Librarians at Columbia are working with JSTOR Labs to reinvent the scholarly e-book (though still as a PDF suitable for reading only on a laptop-sized display). They’ve done a lot of work with users to establish how scholars, and especially humanists, actually use books, and they’ve created a tool that automatically determines the topics that appear in a book and charts, by chapter, where the book goes into depth on each topic. They will eventually have an open source tool that will let users upload their own texts to generate this kind of chart.

Another example of the library/vendor partnership: The University of Wisconsin is doing open source development around a set of APIs that have recently come out of Ex Libris to work with their Alma platform. We like what we’ve seen about Alma, but as a vendor-hosted, vendor-run platform, it is only as open as Ex Libris wants it to be. A cynic might point out that we’re only hearing about these open APIs now that FOLIO is becoming a real thing (and that cynic is me). But the librarians at UW are making progress in building a new presentation layer that will run over Alma and pull in records and content from non-library sources. A more open Primo, if you will.
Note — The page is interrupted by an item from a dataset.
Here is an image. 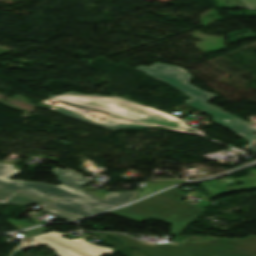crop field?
<instances>
[{"mask_svg":"<svg viewBox=\"0 0 256 256\" xmlns=\"http://www.w3.org/2000/svg\"><path fill=\"white\" fill-rule=\"evenodd\" d=\"M13 166L0 164V188L52 200L49 207L81 218L93 213L101 212L113 206L125 204L136 198L139 191L124 193H107L104 200L82 190L80 187L88 184L89 180L70 171L54 168L60 185L45 183H30L8 178L21 172L12 169ZM104 208L100 211L94 210Z\"/></svg>","mask_w":256,"mask_h":256,"instance_id":"obj_1","label":"crop field"},{"mask_svg":"<svg viewBox=\"0 0 256 256\" xmlns=\"http://www.w3.org/2000/svg\"><path fill=\"white\" fill-rule=\"evenodd\" d=\"M49 98L189 134H193L198 131L188 127L179 118L161 112L157 109L144 107L119 97H104L97 94L82 95L69 92L60 96L50 95Z\"/></svg>","mask_w":256,"mask_h":256,"instance_id":"obj_2","label":"crop field"},{"mask_svg":"<svg viewBox=\"0 0 256 256\" xmlns=\"http://www.w3.org/2000/svg\"><path fill=\"white\" fill-rule=\"evenodd\" d=\"M137 70L157 80L163 81L190 96L191 98L186 103L195 109L209 115L222 111L206 103L217 97L216 95L208 94L188 83L192 79V76L184 68L156 63L151 67H140Z\"/></svg>","mask_w":256,"mask_h":256,"instance_id":"obj_3","label":"crop field"},{"mask_svg":"<svg viewBox=\"0 0 256 256\" xmlns=\"http://www.w3.org/2000/svg\"><path fill=\"white\" fill-rule=\"evenodd\" d=\"M64 233L55 231L42 233L32 237L33 240L22 245L19 249H24L36 245H46L52 248L57 256H101L103 254H112L115 251L110 248L95 246L84 239L69 240L62 237ZM90 238V237H86Z\"/></svg>","mask_w":256,"mask_h":256,"instance_id":"obj_4","label":"crop field"},{"mask_svg":"<svg viewBox=\"0 0 256 256\" xmlns=\"http://www.w3.org/2000/svg\"><path fill=\"white\" fill-rule=\"evenodd\" d=\"M66 116L78 119V120H82L91 124H95L104 128H108L111 130H116V129H120V128H146V127H156V126H152V125H148V124H144V123H140V122H133L131 120H127L124 118H120L117 116H113L111 115L109 118H107L106 120L103 121H98V122H94V121H89L83 117H81L80 115H77L75 113H72L68 110H65L63 108H60L58 110H56Z\"/></svg>","mask_w":256,"mask_h":256,"instance_id":"obj_5","label":"crop field"},{"mask_svg":"<svg viewBox=\"0 0 256 256\" xmlns=\"http://www.w3.org/2000/svg\"><path fill=\"white\" fill-rule=\"evenodd\" d=\"M212 117L214 118L216 124L226 128L240 136H243L249 143L252 141V139L232 130L240 119L226 113L225 111L216 113V114L212 115Z\"/></svg>","mask_w":256,"mask_h":256,"instance_id":"obj_6","label":"crop field"},{"mask_svg":"<svg viewBox=\"0 0 256 256\" xmlns=\"http://www.w3.org/2000/svg\"><path fill=\"white\" fill-rule=\"evenodd\" d=\"M0 203H35L47 206L49 202L0 191Z\"/></svg>","mask_w":256,"mask_h":256,"instance_id":"obj_7","label":"crop field"},{"mask_svg":"<svg viewBox=\"0 0 256 256\" xmlns=\"http://www.w3.org/2000/svg\"><path fill=\"white\" fill-rule=\"evenodd\" d=\"M180 182H184V181L182 180L149 181L146 188L142 192H139L137 198Z\"/></svg>","mask_w":256,"mask_h":256,"instance_id":"obj_8","label":"crop field"},{"mask_svg":"<svg viewBox=\"0 0 256 256\" xmlns=\"http://www.w3.org/2000/svg\"><path fill=\"white\" fill-rule=\"evenodd\" d=\"M42 211L47 212L49 214H52V215H54L56 217H59L61 219L67 220V221H70L72 219H77V218H74L72 216H69V215H66V214L57 212L55 210L49 209V208H45V207L42 208Z\"/></svg>","mask_w":256,"mask_h":256,"instance_id":"obj_9","label":"crop field"},{"mask_svg":"<svg viewBox=\"0 0 256 256\" xmlns=\"http://www.w3.org/2000/svg\"><path fill=\"white\" fill-rule=\"evenodd\" d=\"M247 9H256V0H240Z\"/></svg>","mask_w":256,"mask_h":256,"instance_id":"obj_10","label":"crop field"},{"mask_svg":"<svg viewBox=\"0 0 256 256\" xmlns=\"http://www.w3.org/2000/svg\"><path fill=\"white\" fill-rule=\"evenodd\" d=\"M244 149H247L249 151H252V152L256 153V139H254L249 145L244 147Z\"/></svg>","mask_w":256,"mask_h":256,"instance_id":"obj_11","label":"crop field"},{"mask_svg":"<svg viewBox=\"0 0 256 256\" xmlns=\"http://www.w3.org/2000/svg\"><path fill=\"white\" fill-rule=\"evenodd\" d=\"M100 210V209H99Z\"/></svg>","mask_w":256,"mask_h":256,"instance_id":"obj_12","label":"crop field"}]
</instances>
Similarly, the University of Pennsylvania is hooking up Alma to the open source Blacklight discovery platform.

A third example was a report from the University of Florida about working with Elsevier to enhance linking between faculty members’ preprints in their institutional repository and published articles in ScienceDirect. Providing a darkly pessimistic comment about Elsevier’s concern for locally hosted OA articles is left as an exercise for the reader.

A non-vendor connected presentation: librarians from the University of Oklahoma talked about the Virtual Reality Lab they’ve created. They have put a lot of thought into how groups of students can experience VR in the same physical space without, say, wandering into each other or tripping on each other’s various cables. The result is a physical workstation that allows for freedom of [physical] movement as users explore in [virtual] space. A couple of notes on the side: their lab users are disproportionately male and white, so there is work to be done to make sure it’s a welcoming space for everyone; and the three things you need for a VR lab are space, money, and people. So, yeah. Also, they currently need to support three separate VR platforms (Oculus, Vive, and Google Cardboard), so until instructional/scholarly content starts to settle on one platform, it may be wise to hold off. That said, I have notes that: A) phone-based viewers like Cardboard are quickly catching up in quality to dedicated headsets like Oculus and Rift; B) the technology is moving very fast; C) this is a really good way to explore museum pieces, if you can get high quality 3D scans. Software that Oklahoma is writing for their lab is open source and NCSU is testing it in a (forthcoming?) VR lab. A lot of usually sensible people think that VR is more than just woo.